SELECTION
## Begin
Chronology Current Month Current Thread Current Date
[Year List] [Month List (current year)] [Date Index] [Thread Index] [Thread Prev] [Thread Next] [Date Prev] [Date Next]

[Phys-L] Data Science for Physicists - Is there a dataset all students should see?



Lots of lip service is given to the term "Big Data" these days.
Increasingly many fields of physics find themselves with huge sets of
data. Undergraduate students are not typically exposed to analysis of such
data sets unless they get involved in a research internship. And even
then, in classic physicist style, students learn only enough about data
management to get the job done. The data they analyze is very specific to
one physics field and to a particular research project.

*Is there one data set that every physics student should see?* Some
complex set of data that requires searching, classifying, and summarizing
data with more advanced statistical tools. It would need to be in a field
that is generally accessible to undergraduates.

That suggests that we might look to a kinematics domain. But I could
imagine a couple of sets depending on the subfield of the instructor.
Astronomy might have one dataset while an undergraduate program that
emphasises materials science would use another. The fundamental
pedagogical goals of teaching this analysis should be clear from the
results. In whatever field students go into, they would feel prepared to
grapple with a large data set.


FOOTNOTE: What Is Big Data?
As a simple definition of "Big Data" I'm going to say that it is any data
set that will not fit into an Excel Spreadsheet. Excel allows 1M rows and
16k columns. (That's cell XFD1048576 if you were curious.) But I think we
are all aware that Excel breaks long before you fill up all of those
possible locations. It may fail to load without lots of RAM. And
recalculating anything complex in a large data set using Excel can be
painfully slow. One is never quite sure if the computer is hung or if
Excel will finish in 5 minutes or 5 hours. If your data set has between a
few thousand and a million data values we'll call that "Big Data."
Functionally it means that one will need to use a tool other than Excel to
analyze it.
## End
Reproduce the post's passage starting at "That suggests that" and ending at "Is Big Data?", changing "Astronomy" to "Geophysics". The lines after this point come from a separate source, not from the post.

INFORMATION GIVEN
## Begin
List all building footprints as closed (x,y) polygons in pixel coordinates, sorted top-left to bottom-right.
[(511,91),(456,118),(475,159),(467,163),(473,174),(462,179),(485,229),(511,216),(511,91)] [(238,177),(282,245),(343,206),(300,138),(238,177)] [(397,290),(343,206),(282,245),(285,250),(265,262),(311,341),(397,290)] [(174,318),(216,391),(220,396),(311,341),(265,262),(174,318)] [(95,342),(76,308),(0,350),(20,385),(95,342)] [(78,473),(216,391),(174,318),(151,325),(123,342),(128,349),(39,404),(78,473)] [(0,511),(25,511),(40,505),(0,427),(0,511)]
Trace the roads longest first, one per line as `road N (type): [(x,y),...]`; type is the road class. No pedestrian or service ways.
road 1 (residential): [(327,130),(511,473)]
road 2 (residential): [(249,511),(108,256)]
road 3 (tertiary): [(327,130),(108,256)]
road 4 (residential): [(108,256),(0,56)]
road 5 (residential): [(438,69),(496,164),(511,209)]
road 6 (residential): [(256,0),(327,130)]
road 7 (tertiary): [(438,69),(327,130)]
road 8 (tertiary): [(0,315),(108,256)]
## End
SOLUTION FOR THIS EXERCISE
That suggests that we might look to a kinematics domain. But I could
imagine a couple of sets depending on the subfield of the instructor.
Geophysics might have one dataset while an undergraduate program that
emphasises materials science would use another. The fundamental
pedagogical goals of teaching this analysis should be clear from the
results. In whatever field students go into, they would feel prepared to
grapple with a large data set.


FOOTNOTE: What Is Big Data?